По дороге домой Чарльз заходит в булочную и покупает рогалики, которые Эрик так любит есть по утрам с кофе, и не спеша идет в сторону квартиры Леншерра, довольно щурясь на солнышке. Вообще, за пару недель Ксавьер успел перетащить в квартиру Эрика половину своих вещей, и теперь чувствовал себя там, как дома. Поэтому, закрыв за собой дверь, Чарльз первым делом направляется в комнату – к письменному столу – и открывает верхний левый ящик. Никакого шоколада нет и в помине. Зато есть куча каких-то папок и листов, сшитых вместе. Чарльз начинает поднимать все эти бумаги, надеясь, что сладости где-то под очередным отчетом, но ничего не находит. Перерыв все до последней папки, генетик, уже потеряв надежду найти шоколад, приподнимает ее и видит на самом дне небольшую черную книжку. Он сам не знает, что заставляет его вытянуть книжицу из-под всей этой кипы макулатуры, но достав, понимает – это не книга вовсе. Дневник. Личный дневник с имперским орлом на обложке[1]. Чарльз замирает на секунду. Он знает, что не должен лезть в личные вещи Эрика, но в тот момент это сильнее него. Ксавьер трясущимися руками открывает первую попавшуюся страницу, и, пробежав глазами по строчкам, написанным таким знакомым каллиграфическим почерком, чувствует, как в горле встает комок.
«2 ноября 1942 года
Новости совсем не утешительные. Фюрер не позволяет Паулюсу прорвать кольцо советских войск и уйти от Сталинграда. Письма от отца приходят все реже, но и в них он не может написать всего. Ясно лишь, что этот город словно заколдованный, перемалывает все новые и новые полки и дивизии, как вражеские, так и наши. Главное, чтобы папа остался жив».

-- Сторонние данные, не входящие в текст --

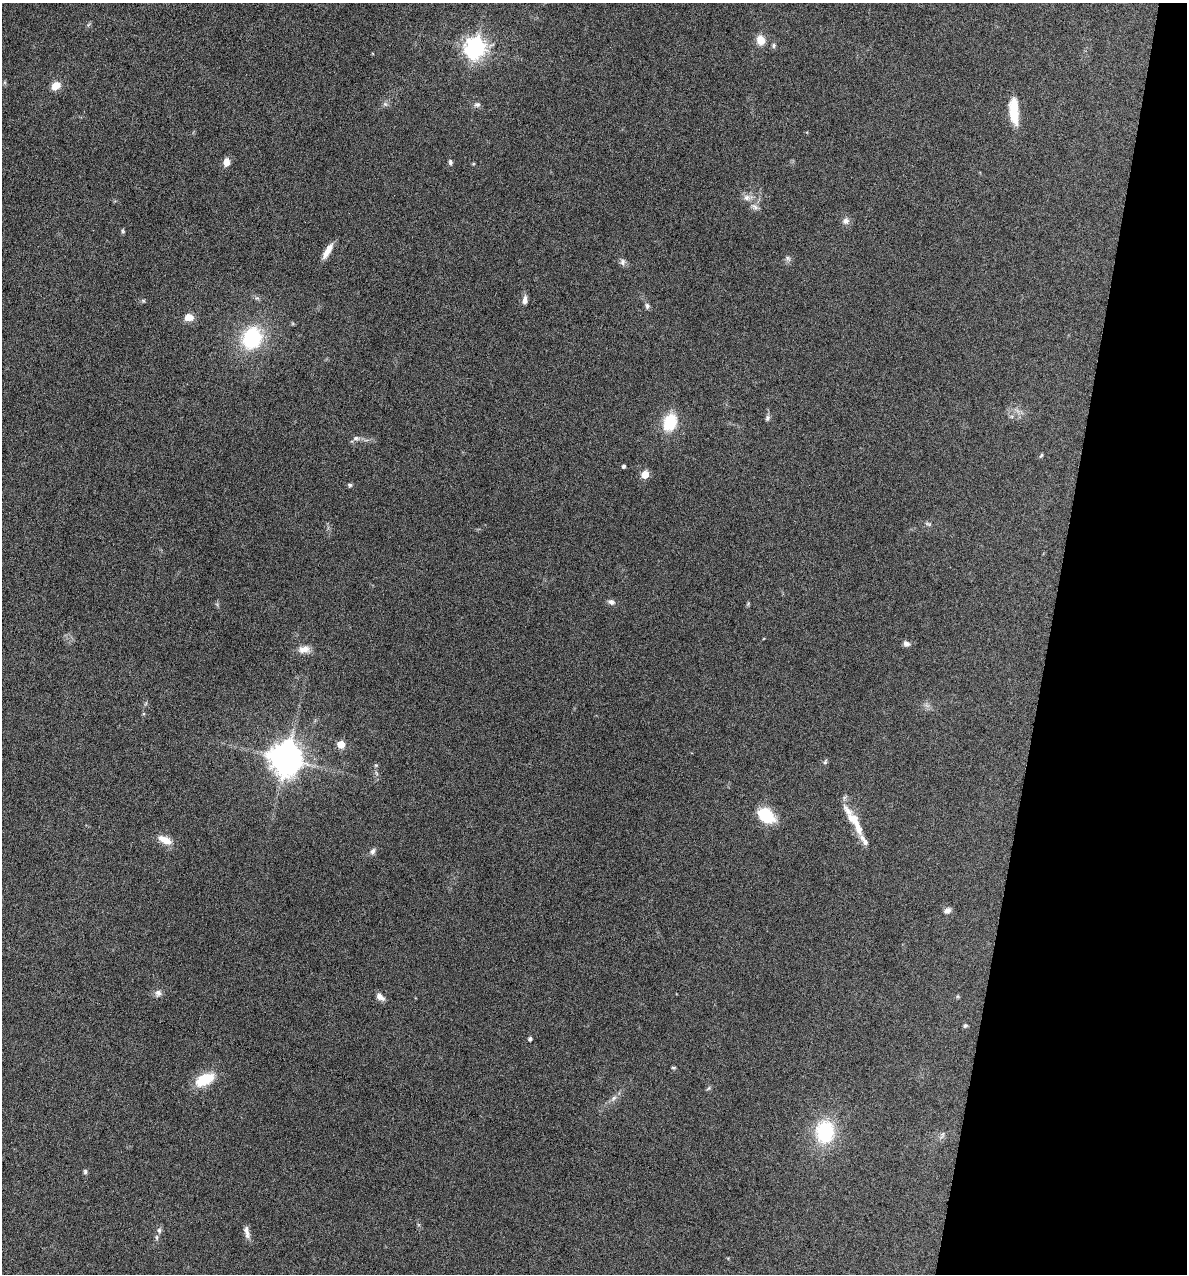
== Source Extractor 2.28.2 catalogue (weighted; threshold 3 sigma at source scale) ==
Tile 8 of 4 x 4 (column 4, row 2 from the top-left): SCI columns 3678-4862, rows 2543-3814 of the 5105 x 5085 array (HDU 1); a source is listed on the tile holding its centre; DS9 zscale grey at full resolution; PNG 1189 x 1276 px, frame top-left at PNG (2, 3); no overlay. Shown black and unused: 12% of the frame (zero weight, under 4 of 8 exposures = <1% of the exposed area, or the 3 px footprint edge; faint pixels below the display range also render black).
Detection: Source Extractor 2.28.2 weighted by HDU 2 'WHT'; one run over the whole footprint, this tile lists its part. Background 0.189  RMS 0.0062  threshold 0.0253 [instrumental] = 3 sigma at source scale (4.09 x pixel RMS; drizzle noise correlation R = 1.36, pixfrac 0.8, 0.05/0.05 arcsec/px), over >= 5 px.
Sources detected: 61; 1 inside a brighter object's white glare — not listed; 3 inside a brighter listed object's ellipse — not listed separately; the other 57 listed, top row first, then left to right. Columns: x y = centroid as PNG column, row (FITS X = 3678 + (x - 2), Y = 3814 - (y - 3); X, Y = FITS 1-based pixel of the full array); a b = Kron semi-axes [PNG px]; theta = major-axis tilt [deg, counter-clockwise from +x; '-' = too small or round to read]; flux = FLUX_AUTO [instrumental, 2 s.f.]
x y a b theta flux
761 40 9 8 - 7.4
774 45 6 6 - 1.2
475 48 8 7 - 370
56 86 9 7 35 7.4
385 104 8 5 -44 1.2
477 104 9 7 1 1.7
1014 111 30 10 -86 15
226 162 9 7 84 4.7
450 162 7 5 -74 1.2
473 164 5 3 - 0.48
747 197 16 8 8 4
755 207 13 7 -34 2.6
846 221 9 8 - 2.7
123 231 6 4 -78 0.82
328 251 19 6 59 6.3
788 258 9 6 -40 1.6
622 262 9 7 89 1.9
525 300 11 6 88 2.9
143 301 7 4 -1 0.8
647 306 7 6 - 1.5
189 317 10 7 3 6.1
252 338 16 14 71 53
767 418 8 6 80 1.4
670 422 17 13 71 20
356 438 9 6 0 2
1041 455 6 4 61 0.76
624 466 4 3 - 1.4
645 474 5 5 - 15
350 485 5 5 - 1.1
928 524 10 4 -12 1.3
611 602 10 7 -16 2
748 604 7 4 57 0.68
906 644 8 7 - 2.3
304 649 16 10 6 4.9
341 744 5 5 - 14
286 759 9 9 - 1200
825 762 8 5 69 0.97
376 765 6 5 - 0.8
766 815 18 13 -38 21
858 827 22 8 -67 7.2
165 840 18 9 -26 6.7
373 851 9 6 63 1.9
947 910 9 6 32 2.4
158 993 9 8 - 2.5
380 997 10 6 -39 3.6
965 1026 6 5 - 0.96
530 1039 4 3 - 1.5
673 1068 7 3 0 0.63
204 1080 27 14 27 14
708 1088 7 4 45 0.84
613 1098 9 6 42 2.2
825 1132 24 19 86 37
942 1135 11 4 70 1.6
85 1172 7 5 -87 1.1
159 1230 8 5 -76 1.5
247 1232 17 6 -79 3.1
157 1237 9 4 -90 1.2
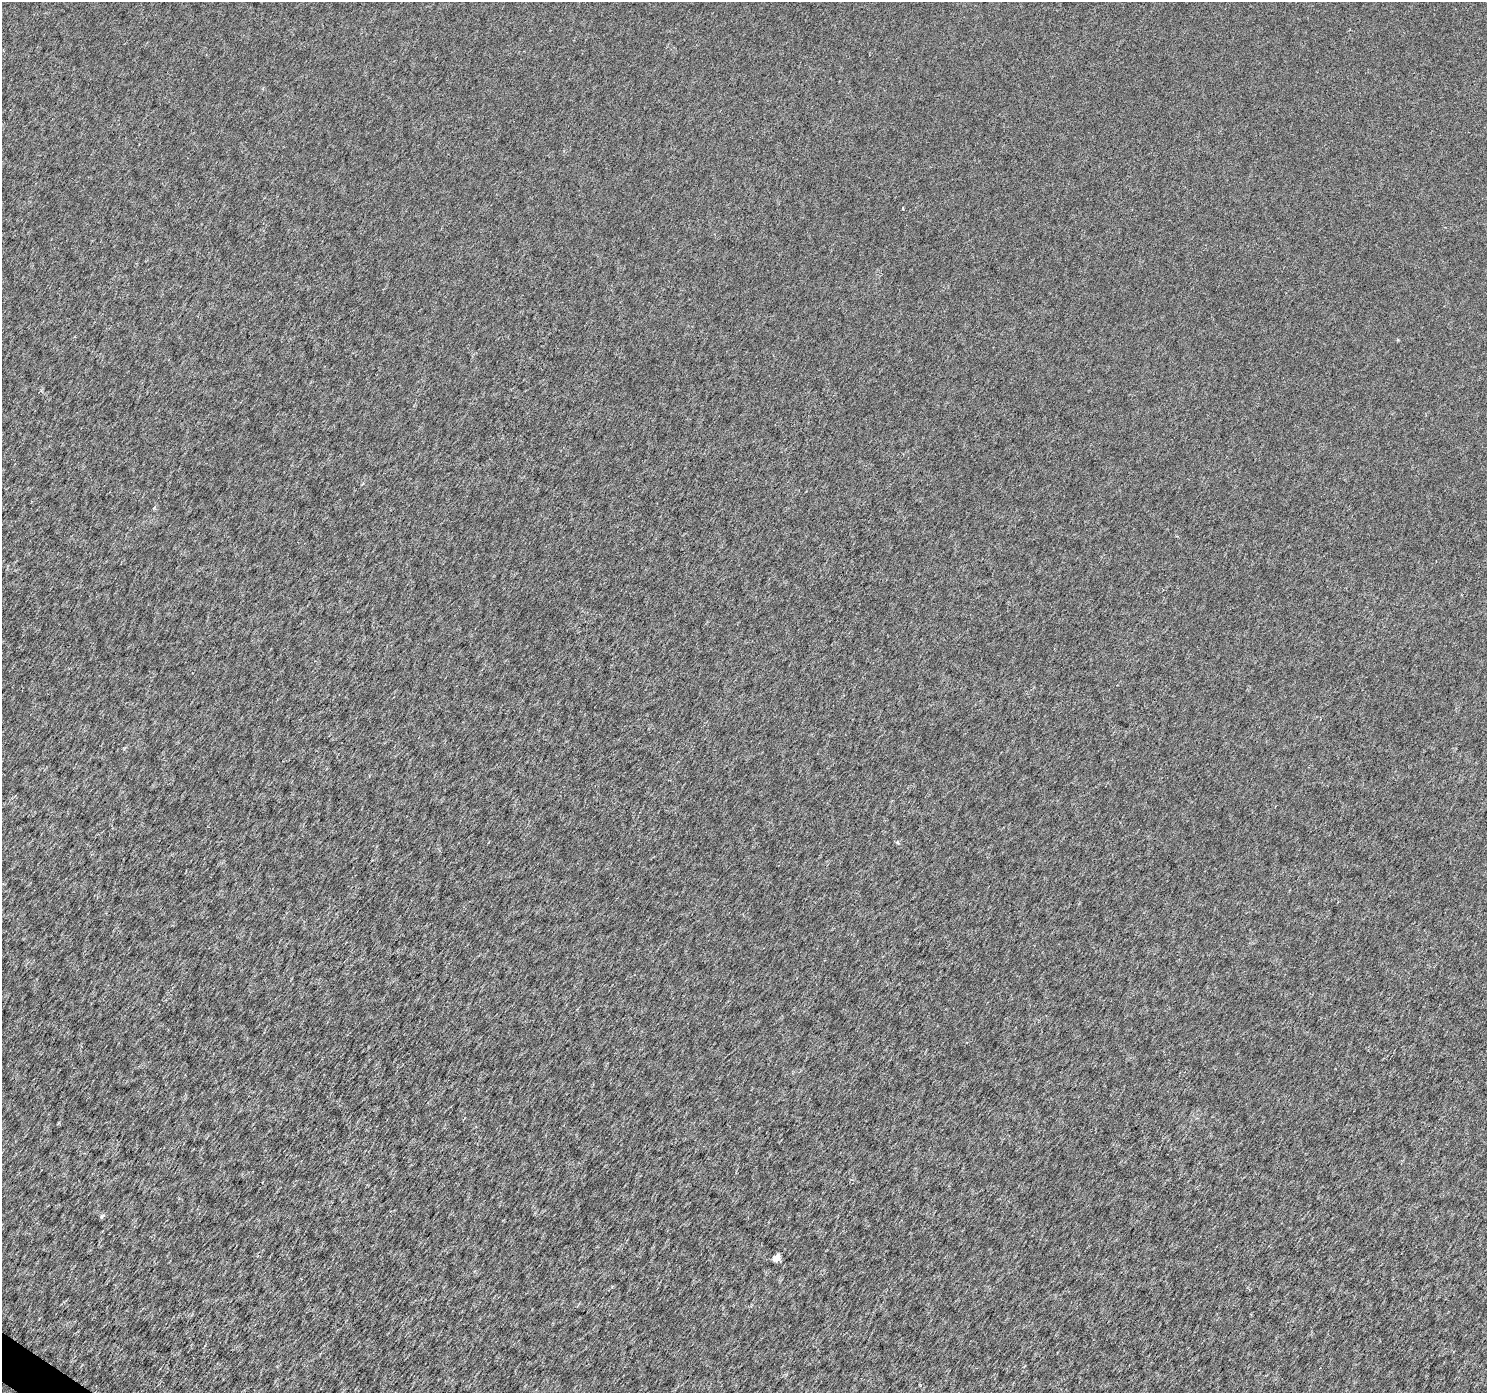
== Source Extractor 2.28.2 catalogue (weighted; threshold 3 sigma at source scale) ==
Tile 7 of 4 x 4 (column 3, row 2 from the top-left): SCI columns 2972-4456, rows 2968-4358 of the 5948 x 5997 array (HDU 1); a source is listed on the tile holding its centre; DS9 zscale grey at full resolution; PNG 1489 x 1395 px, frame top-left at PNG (2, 2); no overlay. Shown black and unused: <1% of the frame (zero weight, under 3 of 6 exposures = <1% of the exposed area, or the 3 px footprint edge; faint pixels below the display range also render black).
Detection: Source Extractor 2.28.2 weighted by HDU 2 'WHT'; one run over the whole footprint, this tile lists its part. Background -3.44e-05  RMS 0.0017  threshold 0.00692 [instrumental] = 3 sigma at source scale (4.09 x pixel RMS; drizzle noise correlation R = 1.36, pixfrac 0.8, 0.0396/0.0396 arcsec/px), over >= 5 px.
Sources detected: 5; all 5 listed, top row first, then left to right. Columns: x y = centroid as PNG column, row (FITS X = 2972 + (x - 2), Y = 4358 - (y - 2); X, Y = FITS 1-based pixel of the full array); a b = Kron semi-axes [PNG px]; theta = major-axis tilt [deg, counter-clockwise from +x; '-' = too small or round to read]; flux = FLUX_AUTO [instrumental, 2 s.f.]
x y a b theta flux
903 208 4 2 - 0.12
154 508 5 4 - 0.2
897 842 5 5 - 0.27
102 1216 7 4 67 0.27
776 1258 5 4 - 2.6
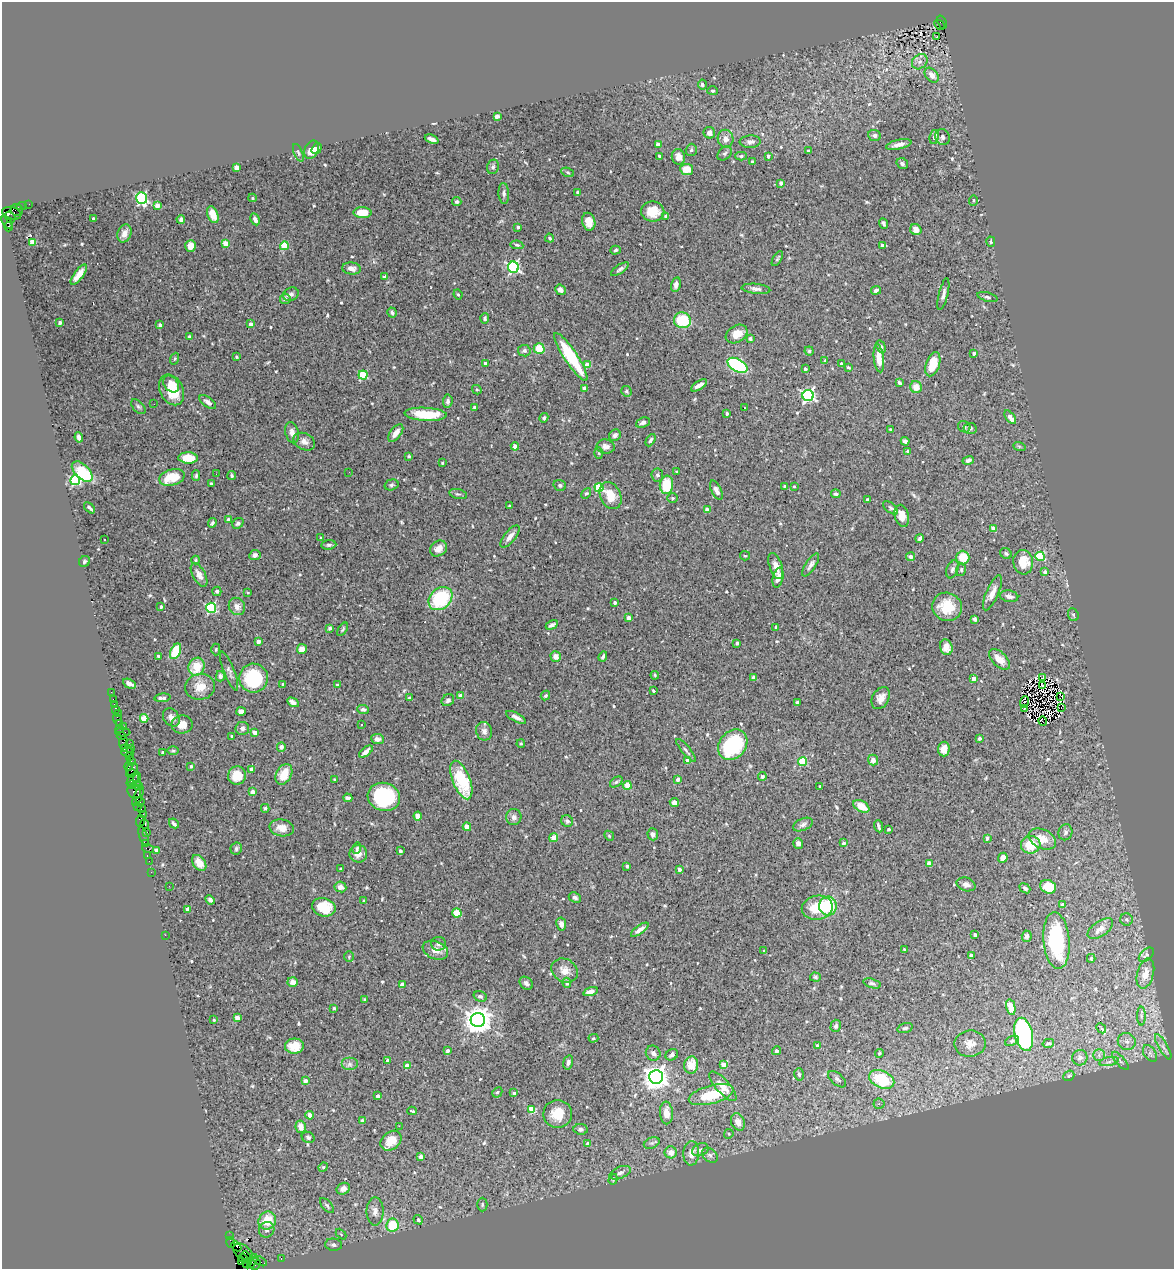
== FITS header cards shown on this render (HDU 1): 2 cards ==
NAXIS1  =                 1172
NAXIS2  =                 1267

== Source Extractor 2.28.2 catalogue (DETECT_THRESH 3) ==
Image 1172 x 1267 px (HDU 1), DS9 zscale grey, 1 PNG px = 1 image px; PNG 1176 x 1271 px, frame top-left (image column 1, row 1267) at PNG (2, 2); each listed source drawn as its Kron ellipse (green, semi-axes under 4 px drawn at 4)
Background 0.99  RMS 0.027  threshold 0.0814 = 3 sigma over >= 5 px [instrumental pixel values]
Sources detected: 603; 3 with non-positive FLUX_AUTO (blend fragments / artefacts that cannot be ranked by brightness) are neither listed nor drawn; of the other 600, the 500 brightest by FLUX_AUTO listed and drawn (100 fainter detections omitted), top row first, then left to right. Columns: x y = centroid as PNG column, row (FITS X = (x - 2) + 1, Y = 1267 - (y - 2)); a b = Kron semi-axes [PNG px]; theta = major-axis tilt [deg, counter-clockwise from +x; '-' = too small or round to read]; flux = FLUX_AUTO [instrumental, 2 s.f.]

Чарльз торопливо переворачивает страницу и читает следующую запись:
«9 декабря 1942 года
Отца больше нет. Погиб в рукопашном бою с русским солдатом. Нам прислали извещение о смерти и личные вещи: серебряный портсигар, нашу с мамой фотографию, документы. И “мертвую голову”[2]».
И дальше:
«20 октября 1944 года
Гитлер объявил всеобщую мобилизацию населения[3]. Я ухожу в следующий вторник, наконец-то буду приносить пользу своей стране в составе Гитлерюгенд[4]! Мама плачет и боится отпускать меня, думает, что я, как и отец, останусь на этой войне. Но это же все ради нашего народа, ради будущего. Мама проклинает Фюрера, Геббельса, Гиммлера – всех, кто развязал эту бессмысленную (по ее мнению) войну. Увы, но матушка ничего не понимает».
Чарльзу страшно, он не хочет больше ничего знать, но и остановиться вот так – на полпути – не может тоже. Поэтому пролистывает еще пару страниц, читает очередную запись и находит ответ на свой главный вопрос. Без сил опускается на стул и закрывает лицо руками:
«2 февраля 1945 года
Я никогда не думал, что запах паленой человеческой плоти въедается так глубоко. Он внутри меня, и от этой вони никак не избавиться.
Я никогда не видел, как умирают солдаты в горящем танке; до сегодняшнего дня не видел. Не могу вспомнить, как заряжал “Фаустпатрон”[5], как целился, как стрелял. Помню лишь, как зарево пожарища, что охватило советский танк в один миг, осветило руины, в которые превратился город. Из танка доносились крики горящих заживо людей, а я стоял и смотрел».